(Records from a dataset)
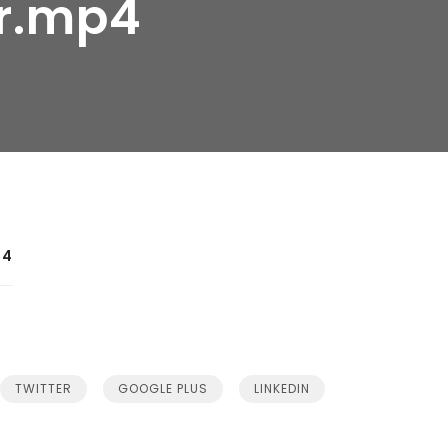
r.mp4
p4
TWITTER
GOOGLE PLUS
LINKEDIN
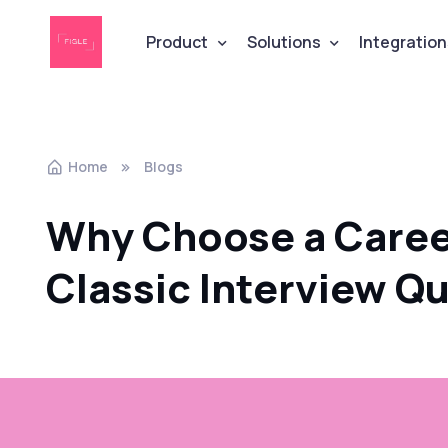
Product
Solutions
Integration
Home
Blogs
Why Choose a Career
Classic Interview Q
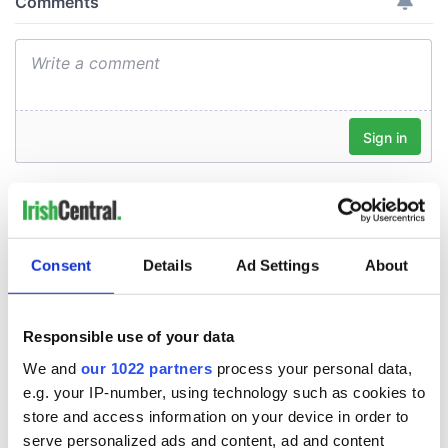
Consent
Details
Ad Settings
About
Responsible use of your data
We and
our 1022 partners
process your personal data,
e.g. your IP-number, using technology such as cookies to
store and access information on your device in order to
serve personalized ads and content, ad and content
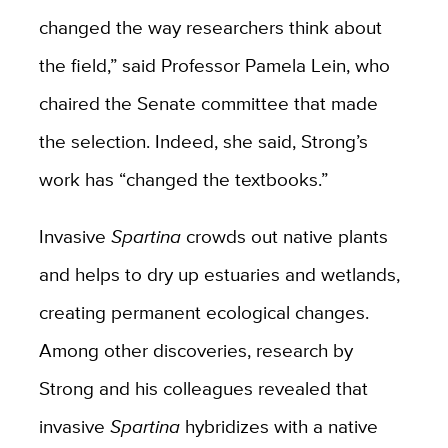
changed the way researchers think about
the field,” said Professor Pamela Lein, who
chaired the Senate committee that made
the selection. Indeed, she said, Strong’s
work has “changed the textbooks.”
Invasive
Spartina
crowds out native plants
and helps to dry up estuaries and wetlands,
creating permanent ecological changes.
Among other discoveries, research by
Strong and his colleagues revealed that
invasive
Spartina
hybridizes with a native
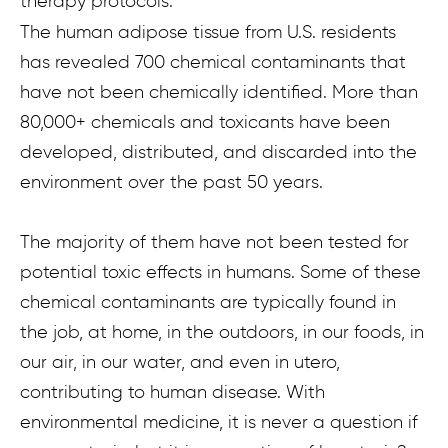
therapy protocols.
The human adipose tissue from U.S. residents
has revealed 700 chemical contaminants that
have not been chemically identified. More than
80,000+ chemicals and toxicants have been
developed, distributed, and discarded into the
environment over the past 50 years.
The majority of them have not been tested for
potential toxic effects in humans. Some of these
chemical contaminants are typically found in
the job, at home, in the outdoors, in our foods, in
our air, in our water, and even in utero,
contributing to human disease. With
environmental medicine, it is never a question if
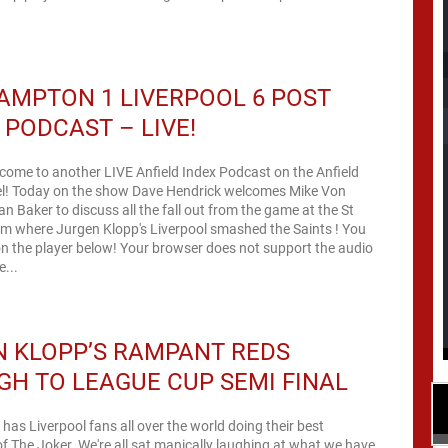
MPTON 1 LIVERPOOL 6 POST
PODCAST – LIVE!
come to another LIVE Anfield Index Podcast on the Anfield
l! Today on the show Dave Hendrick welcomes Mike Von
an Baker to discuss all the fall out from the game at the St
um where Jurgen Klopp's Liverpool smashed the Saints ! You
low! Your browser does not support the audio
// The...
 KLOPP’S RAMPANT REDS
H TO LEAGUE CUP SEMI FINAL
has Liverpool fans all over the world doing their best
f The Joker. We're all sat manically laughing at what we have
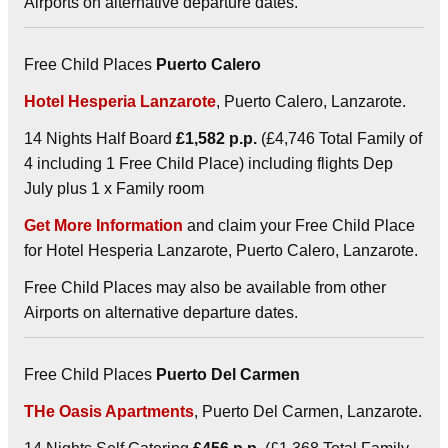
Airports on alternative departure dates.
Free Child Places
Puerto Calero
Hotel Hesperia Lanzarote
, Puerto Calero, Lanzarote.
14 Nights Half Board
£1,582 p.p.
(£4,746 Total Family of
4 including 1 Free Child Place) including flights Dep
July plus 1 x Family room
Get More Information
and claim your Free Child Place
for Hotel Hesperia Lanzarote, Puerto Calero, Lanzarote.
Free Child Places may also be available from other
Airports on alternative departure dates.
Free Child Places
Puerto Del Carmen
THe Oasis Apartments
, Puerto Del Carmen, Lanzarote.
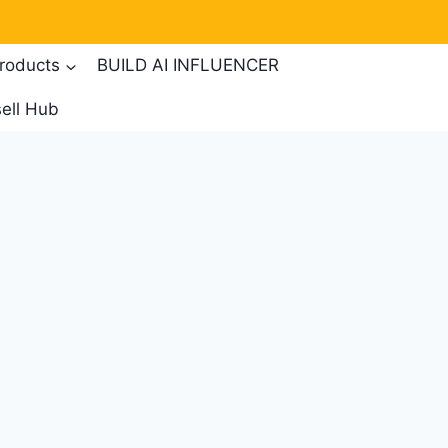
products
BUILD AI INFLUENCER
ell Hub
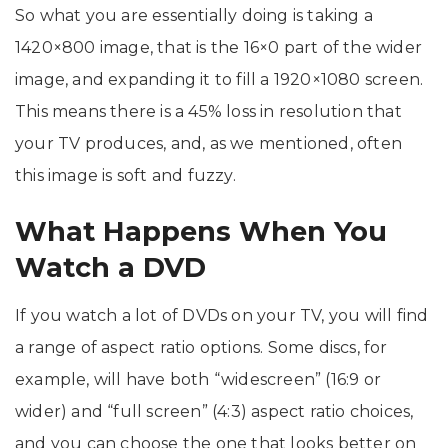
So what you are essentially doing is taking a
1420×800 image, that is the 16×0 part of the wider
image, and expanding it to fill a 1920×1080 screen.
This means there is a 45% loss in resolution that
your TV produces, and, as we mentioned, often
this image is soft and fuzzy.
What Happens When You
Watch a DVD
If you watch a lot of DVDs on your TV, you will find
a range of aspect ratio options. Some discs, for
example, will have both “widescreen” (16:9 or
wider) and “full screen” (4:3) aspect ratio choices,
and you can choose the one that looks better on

## WORK ORDER:
Using the data above, copy exactly the lines from the one containing "MPTON 1 LIVERPOOL 6 POST" to the one containing "Get More Information", inclusive. Exclude the pictures.

## OUTPUT:
MPTON 1 LIVERPOOL 6 POST
PODCAST – LIVE!
come to another LIVE Anfield Index Podcast on the Anfield
l! Today on the show Dave Hendrick welcomes Mike Von
an Baker to discuss all the fall out from the game at the St
um where Jurgen Klopp's Liverpool smashed the Saints ! You
low! Your browser does not support the audio
// The...
 KLOPP’S RAMPANT REDS
H TO LEAGUE CUP SEMI FINAL
has Liverpool fans all over the world doing their best
f The Joker. We're all sat manically laughing at what we have
Airports on alternative departure dates.
Free Child Places
Puerto Calero
Hotel Hesperia Lanzarote
, Puerto Calero, Lanzarote.
14 Nights Half Board
£1,582 p.p.
(£4,746 Total Family of
4 including 1 Free Child Place) including flights Dep
July plus 1 x Family room
Get More Information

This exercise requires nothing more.